James Rodham

Personal information
- Full name: James Paul Rodham
- Born: 23 March 1983 (age 43) Ashford, Surrey, England
- Batting: Right-handed
- Bowling: Right-arm off break

Domestic team information
- 2002: Middlesex Cricket Board

Career statistics
| Competition | LA |
| Matches | 2 |
| Runs scored | 27 |
| Batting average | 13.50 |
| 100s/50s | 0/0 |
| Top score | 23 |
| Catches/stumpings | 1/– |
- Source: Cricinfo, 18 November 2010

= James Rodham =

English cricketer

James Paul Rodham (born 2 March 1983) is a former English cricketer. Rodham was a right-handed batsman who bowled right-arm off break. He was born in Ashford, Surrey.

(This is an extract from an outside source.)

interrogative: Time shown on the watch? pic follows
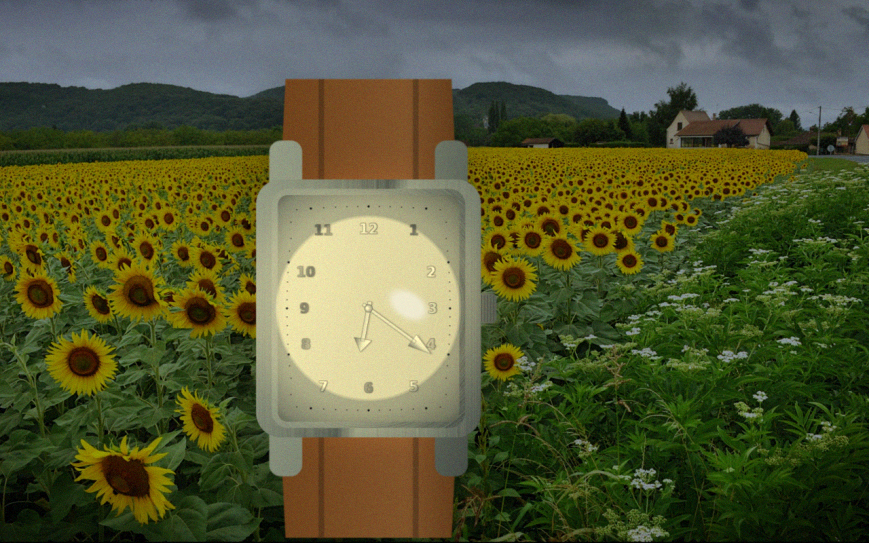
6:21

Rodham represented the Middlesex Cricket Board in two List A matches against the Derbyshire Cricket Board and Cambridgeshire in the 1st and 2nd rounds of the 2003 Cheltenham & Gloucester Trophy which were held in 2002. In his 2 List A matches, he scored 27 runs at a batting average of 13.50, with a high score of 23. In the field he took a single catch. With the ball he took 4 wickets at a bowling average of 13.50, with best figures of 4/23.